MODE La marque saoudienne 1886 transmet un message d’émancipation qui consiste à s’exprimer sans jugement – tout en fabriquant des streetwear de haute qualité qui résistent à l’épreuve du temps. Jack Yan s’entretient avec les fondateurs Fahad Al Jomaiah et Khalid Al Jammaz

Dans le numéro du novembre 2022 de Lucire KSA

 

 



 

Lancée il y a six ans à Riyad, 1886 s’est fait connaître en Arabie saoudite comme la première marque de streetwear du pays, avec un mélange de modernité, d’héritage et d’avant-garde. Elle a connu une forte croissance, et s’est propulsée encore plus loin grâce à la Vision 2030 et au soutien du Royaume aux jeunes entrepreneurs – un exemple enviable de marque de streetwear fondée en Arabie saoudite et de plus en plus internationale. Récemment, elle a ouvert un magasin de détail au Yacht Club de Jeddah, signe supplémentaire de son attrait pour les milléniaux et la génération Z dans la région du Golfe.

Fahad Al Jomaiah et Khalid Al Jammaz, les fondateurs de 1886, considèrent que leur marque est inclusive, qu’elle défend un message de fierté individuelle et d’acceptation de ce que l’on est. Le nom ne vient pas de l’année – 18 et 86 sont des chiffres porte-bonheur pour les fondateurs. Ils ont compris que le streetwear est le reflet des sous-cultures, et ont pensé que leur message, ainsi que leur approche consistant à utiliser des tissus, des textiles et des modèles innovants, trouveraient un écho auprès des jeunes consommateurs d’aujourd’hui. Leur objectif, tel qu’il est énoncé sur leur site, est de : « jeter un pont entre la mode et l’avenir en unissant la tradition des vêtements urbains aux innovations et à l’esthétique technique de demain ».

Les deux se sont rencontrés alors qu’ils étaient étudiants à Londres, Al Jomaiah étudiant la gestion commerciale et Al Jammaz le marketing. « Notre rencontre a été purement accidentelle. Nous ne nous connaissions pas avant d’arriver au Royaume-Uni. Quelle étrange coïncidence », raconte le couple à Lucire.

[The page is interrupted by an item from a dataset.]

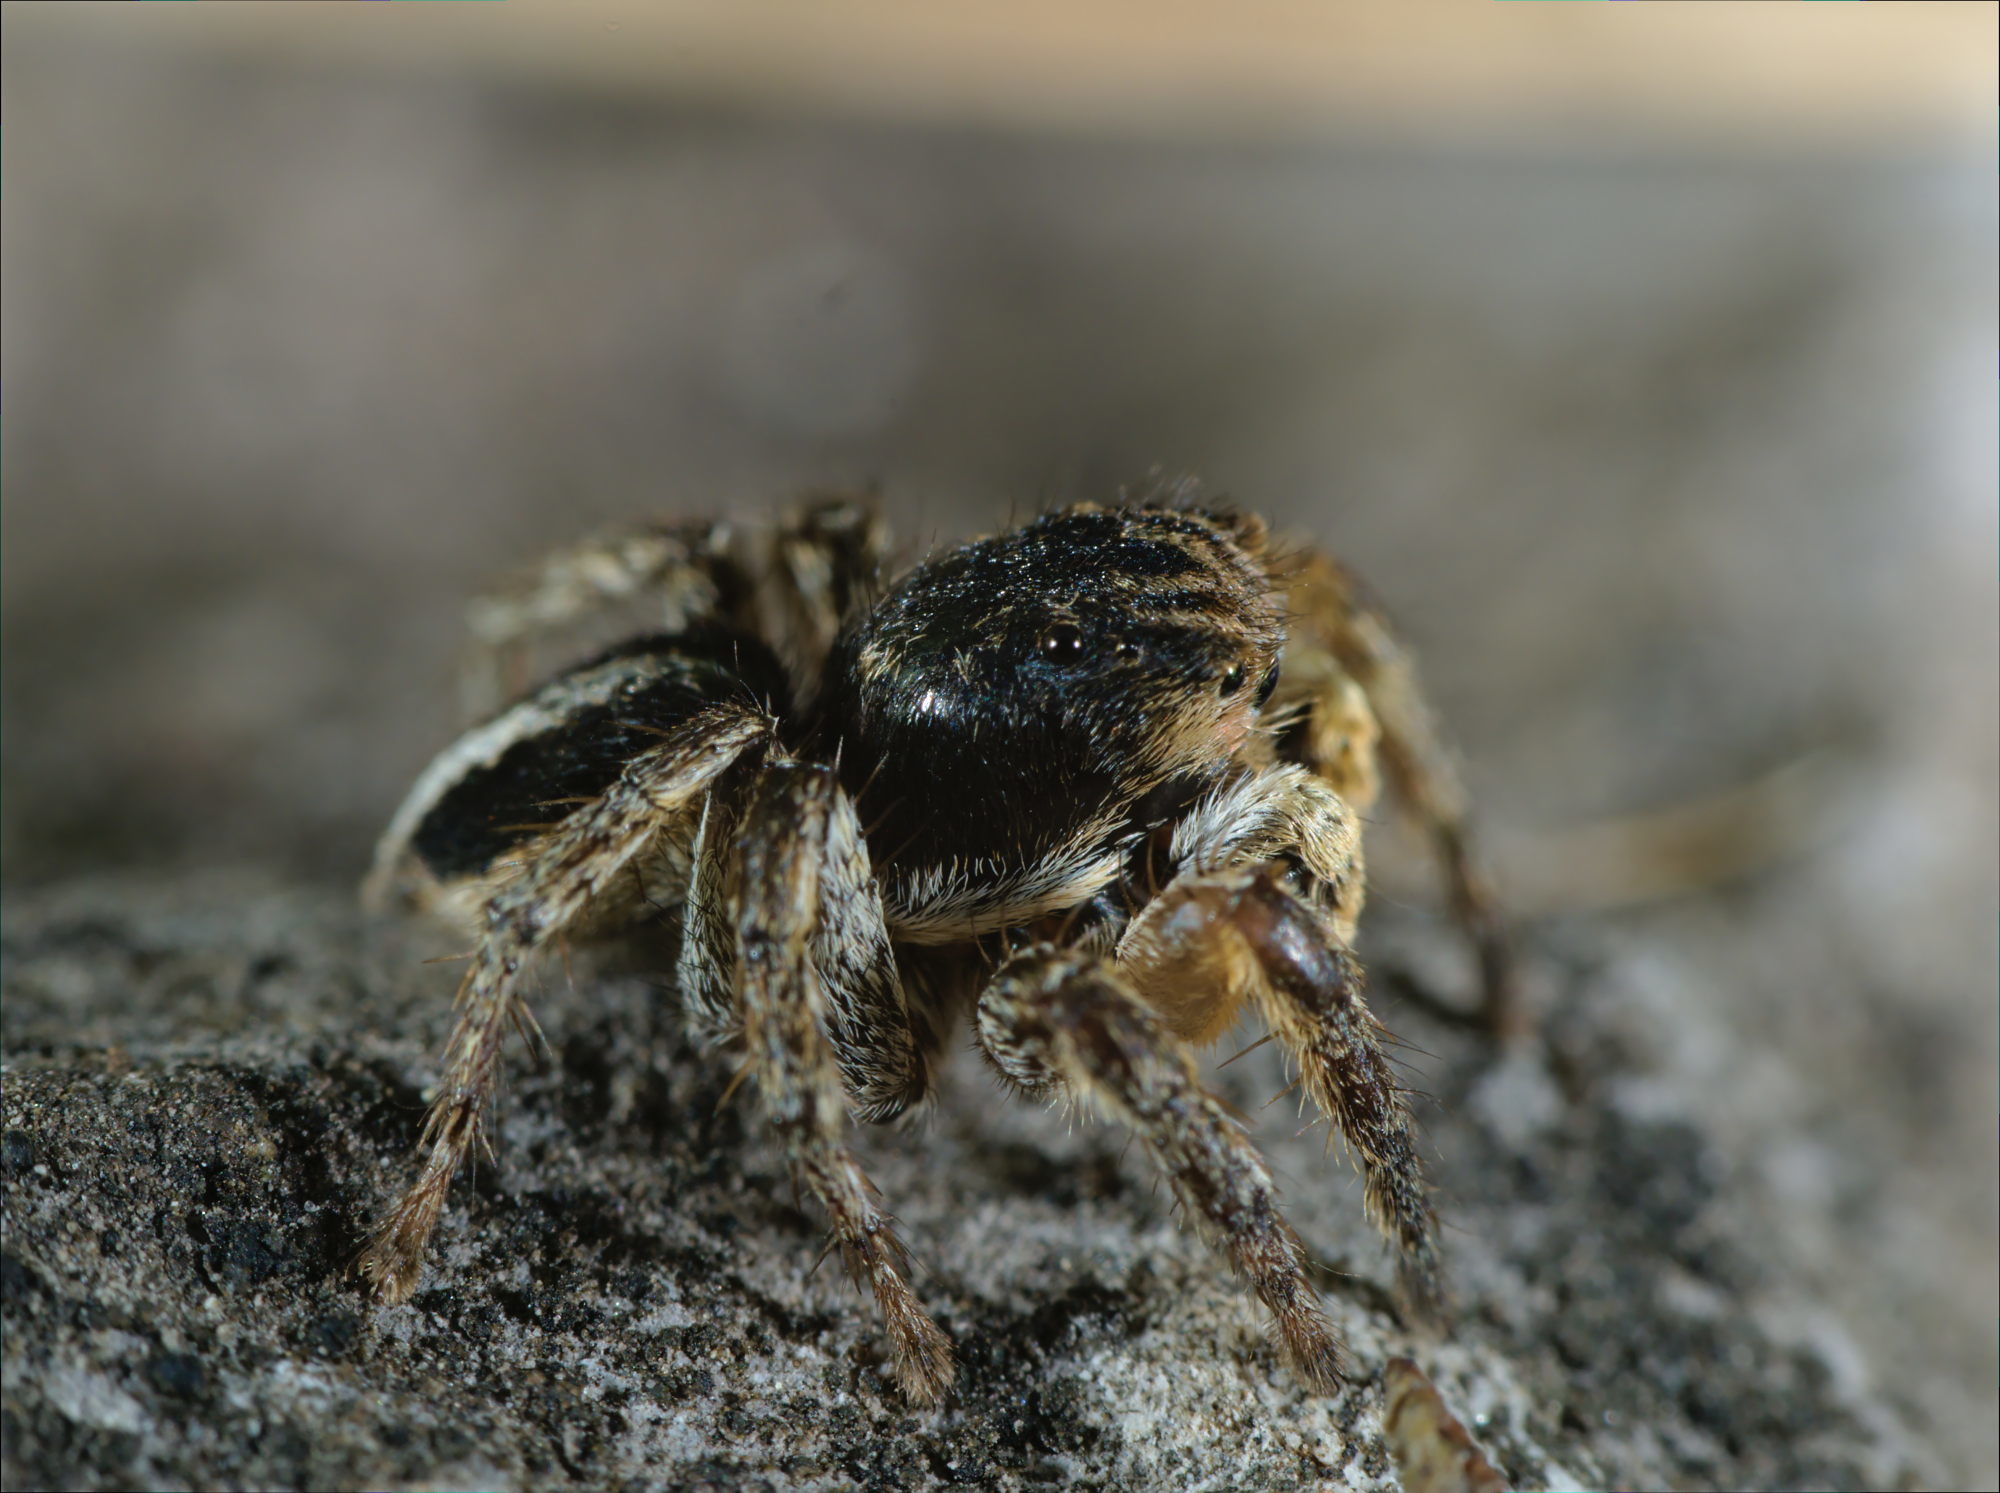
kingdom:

« Le fait que nous soyons tous deux saoudiens a facilité notre rapprochement en termes de mentalité et d’antécédents communs, mais lorsque nous avons réalisé que nous étions tous deux passionnés par la mode et les tendances streetwear, et que nous partagions la même passion pour le mélange et l’assortiment de vêtements afin de créer des looks uniques, nous avons compris qu’ensemble nous pouvions faire quelque chose de grand. Nous avions la même vision, celle de créer un label saoudien qui représente notre génération à cette époque particulière de l’Arabie saoudite ».

Dans leurs chambres d’étudiant, ils ont commencé à rassembler des objets qui les inspiraient et à les épingler sur leurs tableaux d’humeur. Aucun objet n’était trop petit : « des objets d’occasion trouvés sur le marché londonien aux échantillons de tissus neufs. Londres est une ville tellement inspirante aux styles multiples qu’une simple promenade enflamme la créativité. Lorsque notre dortoir n’avait pratiquement plus d’espace vide, nous avons senti que nous étions sur la bonne voie ».

Au milieu des années 2010, il y avait peu de streetwear en Arabie saoudite, ce qui a donné au duo une opportunité. La mode était dominée par les vêtements traditionnels et les marques internationales. Avec un troisième partenaire des coulisses basé à Jeddah et copropriétaire de la marque, Mateb Alzaidi, que le duo appelle « le changeur de jeu » qui les soutient dans les opérations, la stratégie et la logistique, ils ont entrepris de faire de 1886 une réalité.

Al Jomaiah et Al Jammaz savaient qu’il y avait une lacune sur le marché, et ils avaient un concept, mais il y avait de nombreux obstacles à surmonter. Le premier était de changer les perceptions sur ce qu’une marque saoudienne pouvait offrir, à savoir qu’elle pouvait être au même niveau que les marques internationales. Cela les a conduits à rechercher des producteurs de qualité, utilisant les bons matériaux, avec des valeurs éthiques et durables en accord avec les leurs.

Dans un premier temps, un fabricant turc a livré tous les produits dans la même taille, mais étiquetés comme des tailles différentes, ce qui a donné aux hommes une leçon rapide pour évaluer soigneusement leurs usines de production. Ce fabricant a été rapidement abandonné.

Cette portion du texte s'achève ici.